* Task *
Copy the entries from the one containing "Seide ist ein" through the one containing "۴ قسط ماهانه. بدون سود، چک و ضامن.", swapping every "Geschenk" for "Präsent" and keeping everything else the same.

* Extracted material *

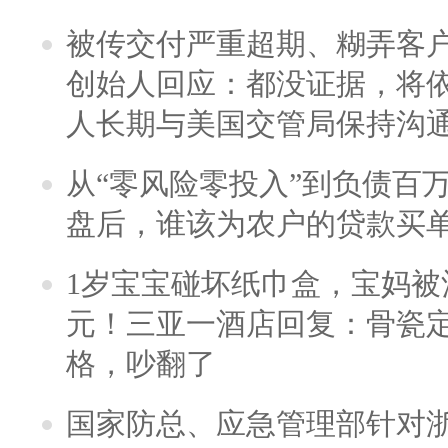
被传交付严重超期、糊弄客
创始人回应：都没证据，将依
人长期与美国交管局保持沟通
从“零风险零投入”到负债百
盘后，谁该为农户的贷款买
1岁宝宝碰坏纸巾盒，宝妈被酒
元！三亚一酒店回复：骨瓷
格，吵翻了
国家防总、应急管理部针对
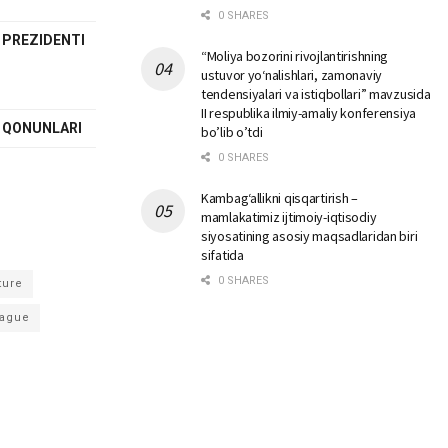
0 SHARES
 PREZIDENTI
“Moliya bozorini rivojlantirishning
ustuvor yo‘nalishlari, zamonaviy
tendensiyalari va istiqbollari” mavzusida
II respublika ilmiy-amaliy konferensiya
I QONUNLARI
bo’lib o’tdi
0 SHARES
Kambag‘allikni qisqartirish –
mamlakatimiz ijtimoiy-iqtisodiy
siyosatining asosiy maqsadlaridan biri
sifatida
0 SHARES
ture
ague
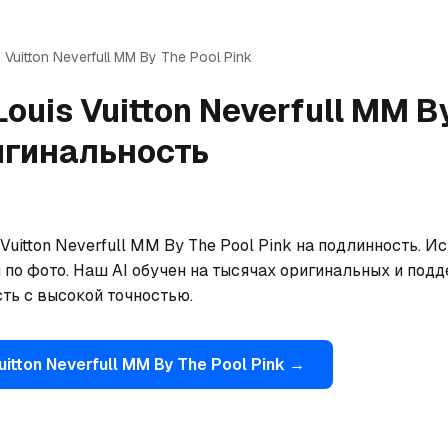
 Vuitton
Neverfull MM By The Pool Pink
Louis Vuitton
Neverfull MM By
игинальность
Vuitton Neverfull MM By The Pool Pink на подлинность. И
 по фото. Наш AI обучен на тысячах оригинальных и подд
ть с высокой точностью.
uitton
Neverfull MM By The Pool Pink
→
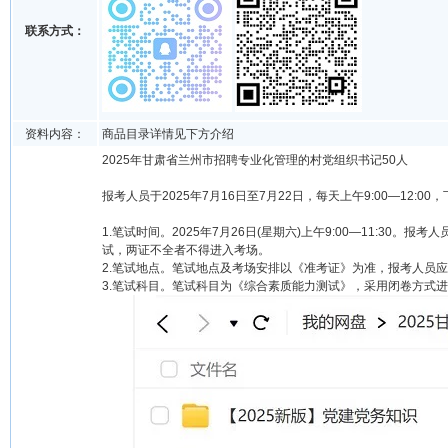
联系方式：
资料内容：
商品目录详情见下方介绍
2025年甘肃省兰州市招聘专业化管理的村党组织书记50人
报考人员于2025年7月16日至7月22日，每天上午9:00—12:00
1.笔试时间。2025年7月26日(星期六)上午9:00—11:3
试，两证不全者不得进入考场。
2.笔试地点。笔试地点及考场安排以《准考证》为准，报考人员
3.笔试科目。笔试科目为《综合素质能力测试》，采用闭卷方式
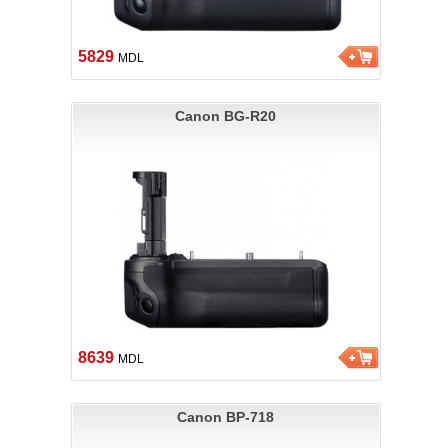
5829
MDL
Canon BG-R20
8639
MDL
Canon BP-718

...

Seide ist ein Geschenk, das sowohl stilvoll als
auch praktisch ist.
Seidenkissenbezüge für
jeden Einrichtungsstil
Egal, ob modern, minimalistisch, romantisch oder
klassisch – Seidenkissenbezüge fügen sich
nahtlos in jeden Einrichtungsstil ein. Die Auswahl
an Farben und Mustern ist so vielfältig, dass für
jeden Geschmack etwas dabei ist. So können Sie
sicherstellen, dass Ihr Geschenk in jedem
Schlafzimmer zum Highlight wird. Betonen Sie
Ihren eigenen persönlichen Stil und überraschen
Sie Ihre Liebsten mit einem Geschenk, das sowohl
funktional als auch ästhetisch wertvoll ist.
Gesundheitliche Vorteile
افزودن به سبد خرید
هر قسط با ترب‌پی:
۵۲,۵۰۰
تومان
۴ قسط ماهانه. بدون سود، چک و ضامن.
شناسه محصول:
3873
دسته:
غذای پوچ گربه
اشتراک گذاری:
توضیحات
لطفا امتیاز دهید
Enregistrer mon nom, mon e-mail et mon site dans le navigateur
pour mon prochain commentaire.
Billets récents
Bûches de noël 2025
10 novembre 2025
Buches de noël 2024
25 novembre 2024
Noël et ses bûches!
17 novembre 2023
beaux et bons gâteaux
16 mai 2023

==

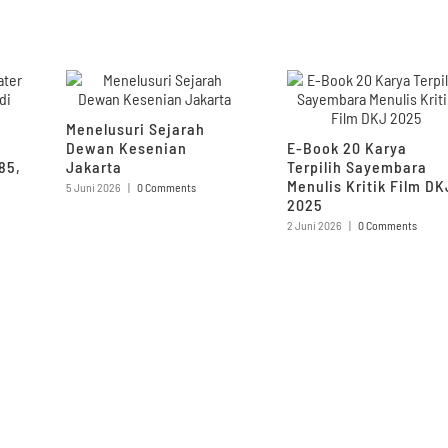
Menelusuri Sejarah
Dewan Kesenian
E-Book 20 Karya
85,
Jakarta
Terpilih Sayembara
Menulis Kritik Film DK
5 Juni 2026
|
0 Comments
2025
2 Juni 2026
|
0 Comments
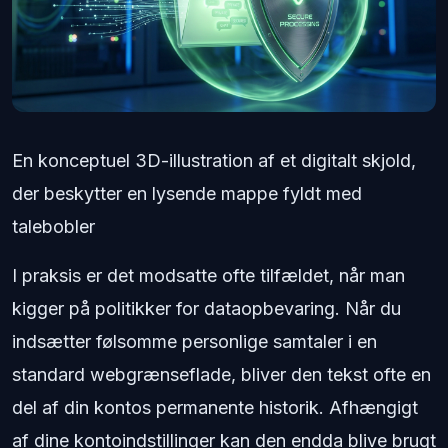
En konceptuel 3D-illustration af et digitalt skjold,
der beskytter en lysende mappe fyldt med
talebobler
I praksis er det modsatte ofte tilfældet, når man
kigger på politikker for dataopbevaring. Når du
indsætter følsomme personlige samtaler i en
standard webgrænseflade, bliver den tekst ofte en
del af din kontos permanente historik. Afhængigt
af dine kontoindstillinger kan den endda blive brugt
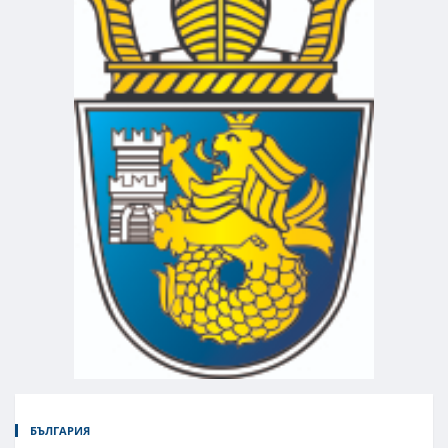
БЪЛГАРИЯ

* Reply to the task *
Seide ist ein Präsent, das sowohl stilvoll als
auch praktisch ist.
Seidenkissenbezüge für
jeden Einrichtungsstil
Egal, ob modern, minimalistisch, romantisch oder
klassisch – Seidenkissenbezüge fügen sich
nahtlos in jeden Einrichtungsstil ein. Die Auswahl
an Farben und Mustern ist so vielfältig, dass für
jeden Geschmack etwas dabei ist. So können Sie
sicherstellen, dass Ihr Präsent in jedem
Schlafzimmer zum Highlight wird. Betonen Sie
Ihren eigenen persönlichen Stil und überraschen
Sie Ihre Liebsten mit einem Präsent, das sowohl
funktional als auch ästhetisch wertvoll ist.
Gesundheitliche Vorteile
افزودن به سبد خرید
هر قسط با ترب‌پی:
۵۲,۵۰۰
تومان
۴ قسط ماهانه. بدون سود، چک و ضامن.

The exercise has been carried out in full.